▶ [Requirement]
Please revise these records, changing every "centimetres" to "centimeters" and keeping everything else the same. Leave the pictures out of your answer.

▶ [Dataset]
BEGIN

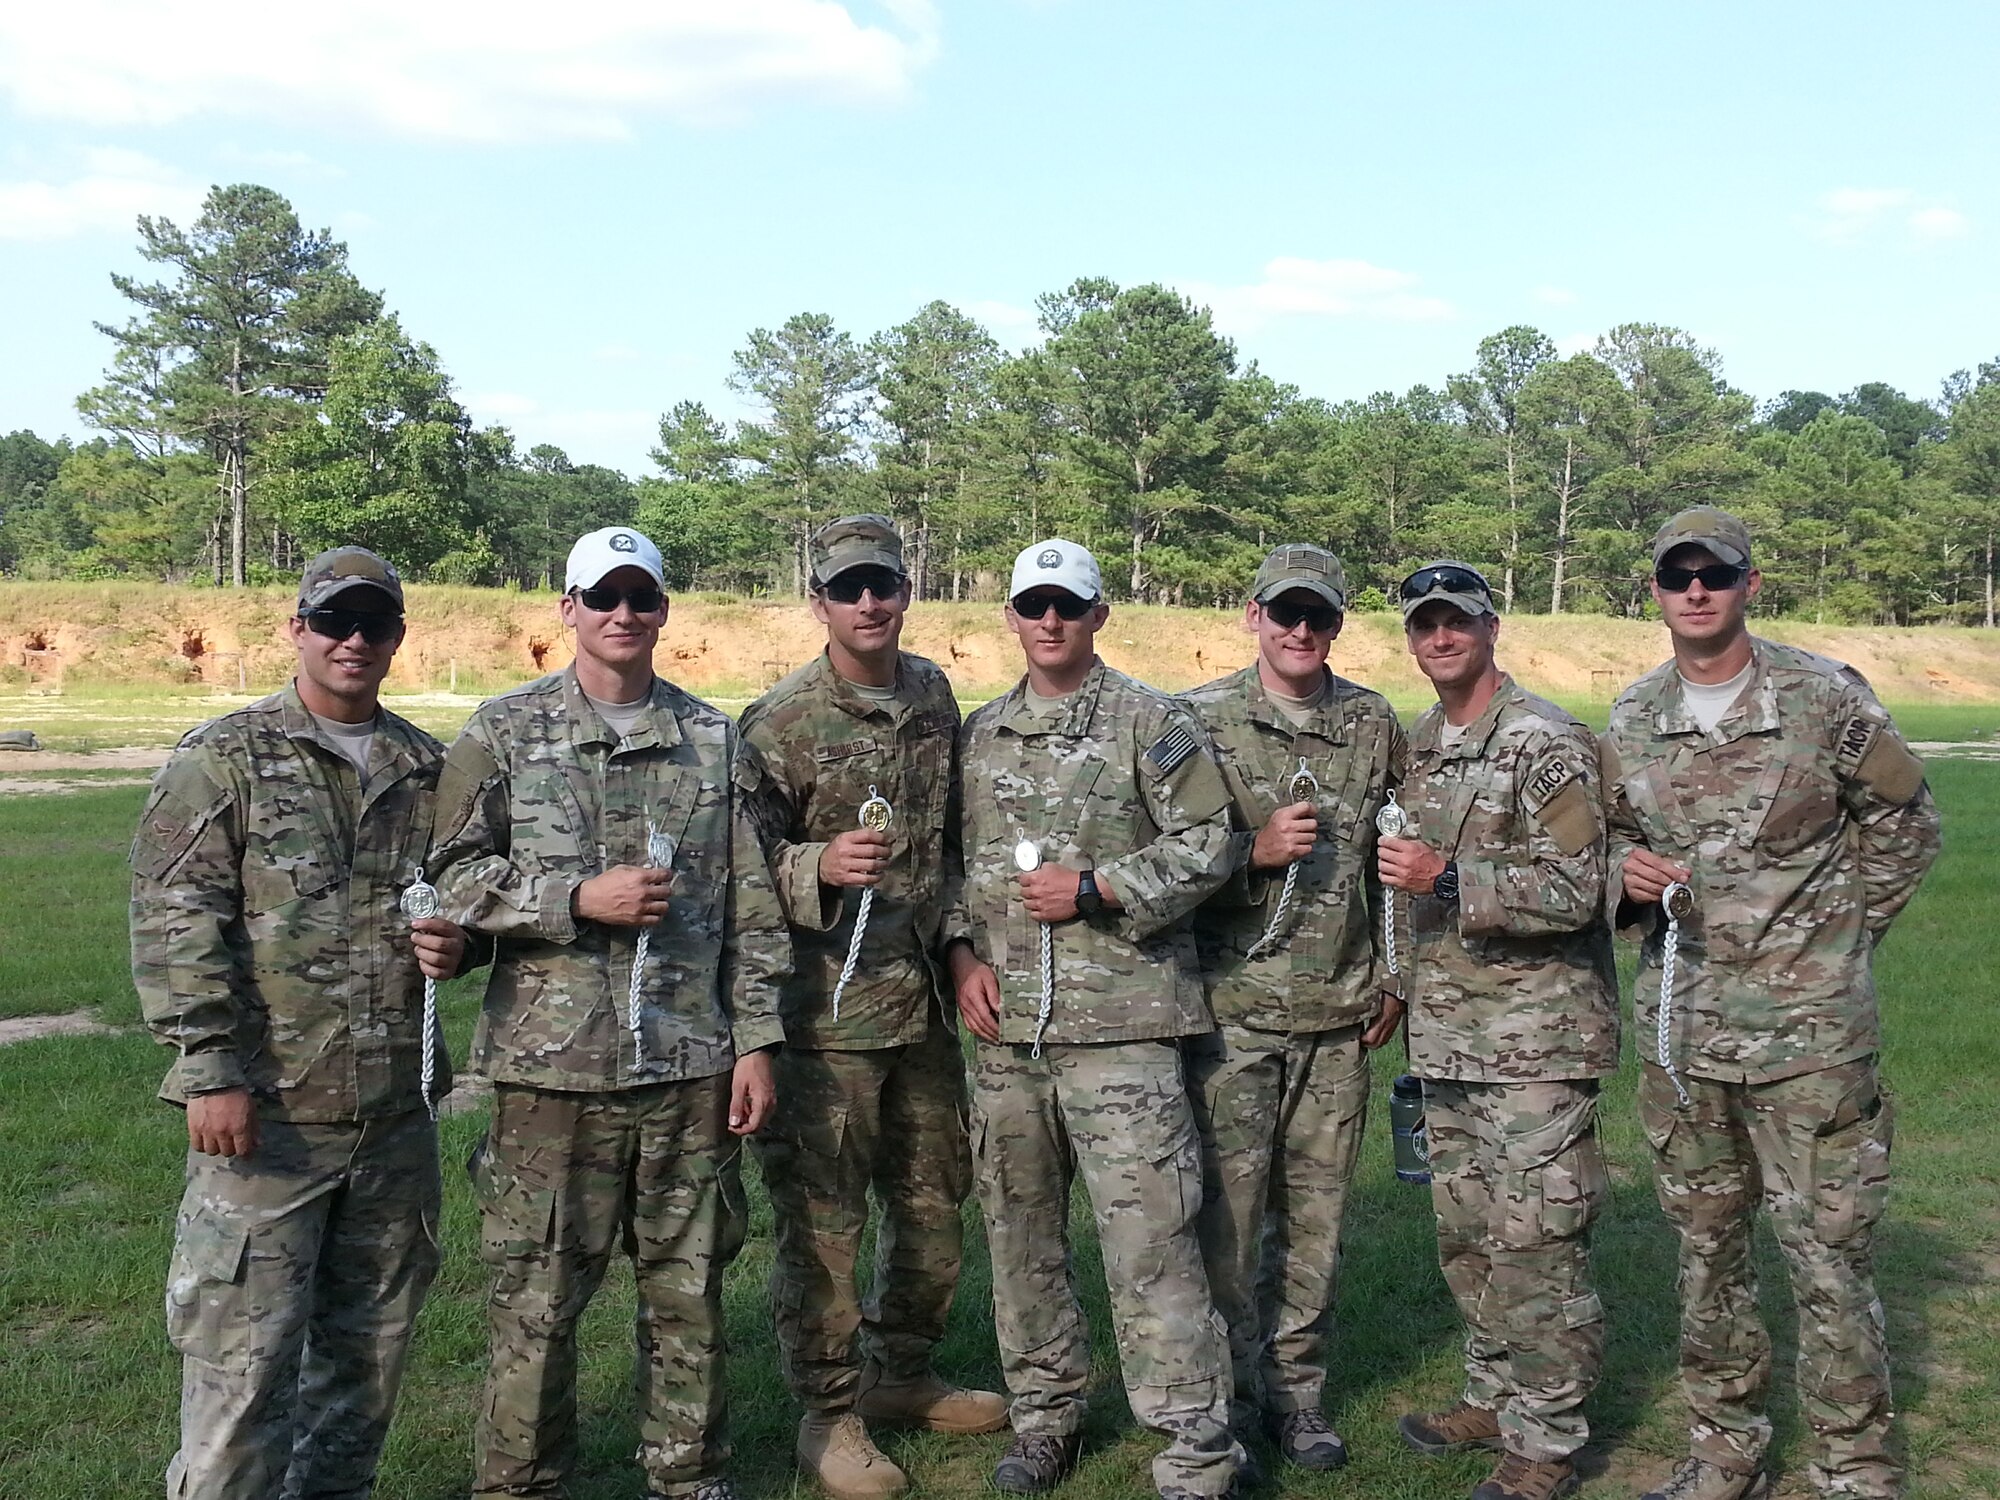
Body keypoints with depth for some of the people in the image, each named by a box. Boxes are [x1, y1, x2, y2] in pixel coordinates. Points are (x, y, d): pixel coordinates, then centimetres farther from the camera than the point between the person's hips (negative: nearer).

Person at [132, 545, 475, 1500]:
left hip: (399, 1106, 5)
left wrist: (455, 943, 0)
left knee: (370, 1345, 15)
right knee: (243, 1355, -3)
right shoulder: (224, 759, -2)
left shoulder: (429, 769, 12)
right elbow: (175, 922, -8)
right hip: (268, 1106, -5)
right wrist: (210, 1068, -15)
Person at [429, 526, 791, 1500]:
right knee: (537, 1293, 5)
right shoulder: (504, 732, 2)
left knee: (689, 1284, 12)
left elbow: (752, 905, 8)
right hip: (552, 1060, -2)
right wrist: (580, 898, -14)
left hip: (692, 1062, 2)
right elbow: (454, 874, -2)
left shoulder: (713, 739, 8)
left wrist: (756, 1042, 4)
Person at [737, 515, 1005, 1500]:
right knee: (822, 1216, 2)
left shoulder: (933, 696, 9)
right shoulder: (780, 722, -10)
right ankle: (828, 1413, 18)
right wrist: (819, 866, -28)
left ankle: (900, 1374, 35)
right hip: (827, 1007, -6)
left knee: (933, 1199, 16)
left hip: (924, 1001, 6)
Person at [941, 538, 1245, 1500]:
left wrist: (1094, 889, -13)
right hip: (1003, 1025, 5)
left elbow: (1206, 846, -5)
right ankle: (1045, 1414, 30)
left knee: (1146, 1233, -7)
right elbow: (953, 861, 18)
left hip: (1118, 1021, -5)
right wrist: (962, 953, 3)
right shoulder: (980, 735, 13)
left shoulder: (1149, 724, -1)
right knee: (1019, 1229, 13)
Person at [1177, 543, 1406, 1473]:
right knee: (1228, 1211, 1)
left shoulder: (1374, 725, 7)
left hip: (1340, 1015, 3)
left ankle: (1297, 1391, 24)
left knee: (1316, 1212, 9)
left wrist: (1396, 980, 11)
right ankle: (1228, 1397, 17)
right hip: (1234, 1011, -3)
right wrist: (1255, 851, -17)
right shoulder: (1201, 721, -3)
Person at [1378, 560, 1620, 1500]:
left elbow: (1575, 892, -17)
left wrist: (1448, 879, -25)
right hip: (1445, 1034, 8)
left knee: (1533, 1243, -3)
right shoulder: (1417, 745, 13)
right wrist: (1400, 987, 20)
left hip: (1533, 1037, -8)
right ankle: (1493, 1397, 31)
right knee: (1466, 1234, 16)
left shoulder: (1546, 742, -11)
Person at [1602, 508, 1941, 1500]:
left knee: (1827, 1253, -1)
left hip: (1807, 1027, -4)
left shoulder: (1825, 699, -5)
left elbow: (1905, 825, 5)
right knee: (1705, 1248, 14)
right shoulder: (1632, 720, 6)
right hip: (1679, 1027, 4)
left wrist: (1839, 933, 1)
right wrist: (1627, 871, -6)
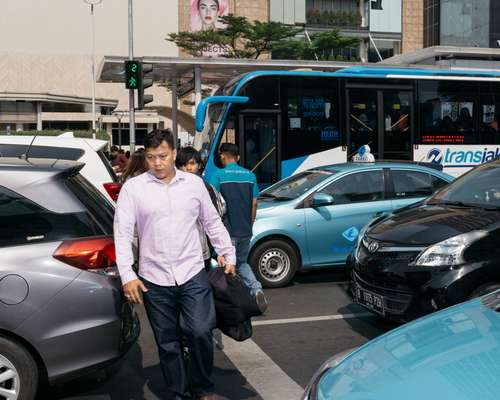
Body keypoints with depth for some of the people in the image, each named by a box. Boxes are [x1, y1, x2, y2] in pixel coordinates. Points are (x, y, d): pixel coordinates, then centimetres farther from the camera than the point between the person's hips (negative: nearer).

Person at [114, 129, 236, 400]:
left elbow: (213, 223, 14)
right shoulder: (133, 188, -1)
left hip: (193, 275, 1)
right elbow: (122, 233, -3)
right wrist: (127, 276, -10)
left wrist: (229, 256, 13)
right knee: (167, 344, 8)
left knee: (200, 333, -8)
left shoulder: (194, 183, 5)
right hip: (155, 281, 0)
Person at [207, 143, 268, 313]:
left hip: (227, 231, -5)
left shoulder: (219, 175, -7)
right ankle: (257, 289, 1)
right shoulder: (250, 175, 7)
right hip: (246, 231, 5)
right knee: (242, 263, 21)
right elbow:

END

▶ [Solved problem]
Body keypoints with depth for some of the people in the image, each named by a box. Boxes are [x1, y1, x2, y2] in pixel coordinates. Points are (x, y, d): pixel coordinates, then centimeters farther from the camera than the point between the person's hips (negative: nearer).

Person at [132, 545, 475, 1500]:
left hip: (399, 1106, 5)
left wrist: (455, 943, 0)
left knee: (370, 1345, 15)
right knee: (243, 1355, -3)
right shoulder: (224, 759, -2)
left shoulder: (429, 769, 12)
right elbow: (175, 922, -8)
right hip: (268, 1106, -5)
right wrist: (210, 1068, -15)
Person at [429, 526, 791, 1500]:
right knee: (537, 1293, 5)
right shoulder: (504, 732, 2)
left knee: (689, 1284, 12)
left elbow: (752, 905, 8)
right hip: (552, 1060, -2)
right wrist: (580, 898, -14)
left hip: (692, 1062, 2)
right elbow: (454, 874, -2)
left shoulder: (713, 739, 8)
left wrist: (756, 1042, 4)
Person at [737, 515, 1005, 1500]:
right knee: (822, 1216, 2)
left shoulder: (933, 696, 9)
right shoulder: (780, 722, -10)
right ankle: (828, 1413, 18)
right wrist: (819, 866, -28)
left ankle: (900, 1374, 35)
right hip: (827, 1007, -6)
left knee: (933, 1199, 16)
left hip: (924, 1001, 6)
Person at [941, 538, 1245, 1500]:
left wrist: (1094, 889, -13)
right hip: (1003, 1025, 5)
left elbow: (1206, 846, -5)
right ankle: (1045, 1414, 30)
left knee: (1146, 1233, -7)
right elbow: (953, 861, 18)
left hip: (1118, 1021, -5)
right wrist: (962, 953, 3)
right shoulder: (980, 735, 13)
left shoulder: (1149, 724, -1)
right knee: (1019, 1229, 13)
Person at [1177, 543, 1406, 1473]:
right knee: (1228, 1211, 1)
left shoulder: (1374, 725, 7)
left hip: (1340, 1015, 3)
left ankle: (1297, 1391, 24)
left knee: (1316, 1212, 9)
left wrist: (1396, 980, 11)
right ankle: (1228, 1397, 17)
right hip: (1234, 1011, -3)
right wrist: (1255, 851, -17)
right shoulder: (1201, 721, -3)
Person at [1378, 560, 1620, 1500]:
left elbow: (1575, 892, -17)
left wrist: (1448, 879, -25)
right hip: (1445, 1034, 8)
left knee: (1533, 1243, -3)
right shoulder: (1417, 745, 13)
right wrist: (1400, 987, 20)
left hip: (1533, 1037, -8)
right ankle: (1493, 1397, 31)
right knee: (1466, 1234, 16)
left shoulder: (1546, 742, -11)
Person at [1602, 508, 1941, 1500]:
left knee: (1827, 1253, -1)
left hip: (1807, 1027, -4)
left shoulder: (1825, 699, -5)
left elbow: (1905, 825, 5)
right knee: (1705, 1248, 14)
right shoulder: (1632, 720, 6)
right hip: (1679, 1027, 4)
left wrist: (1839, 933, 1)
right wrist: (1627, 871, -6)
Body keypoints with depth for some of the people in the image, each named by a box. Boxes are [x1, y1, x2, y2] in pixel coordinates. Points are (x, y, d): pixel coordinates, then centimeters farther from the camera than the point between the person's hips (negative: nearer).

Person at [114, 129, 236, 400]:
left elbow: (213, 223, 14)
right shoulder: (133, 188, -1)
left hip: (193, 275, 1)
right elbow: (122, 233, -3)
right wrist: (127, 276, -10)
left wrist: (229, 256, 13)
right knee: (167, 344, 8)
left knee: (200, 333, -8)
left shoulder: (194, 183, 5)
right hip: (155, 281, 0)
Person at [207, 143, 268, 313]:
left hip: (227, 231, -5)
left shoulder: (219, 175, -7)
right ankle: (257, 289, 1)
right shoulder: (250, 175, 7)
right hip: (246, 231, 5)
right knee: (242, 263, 21)
right elbow:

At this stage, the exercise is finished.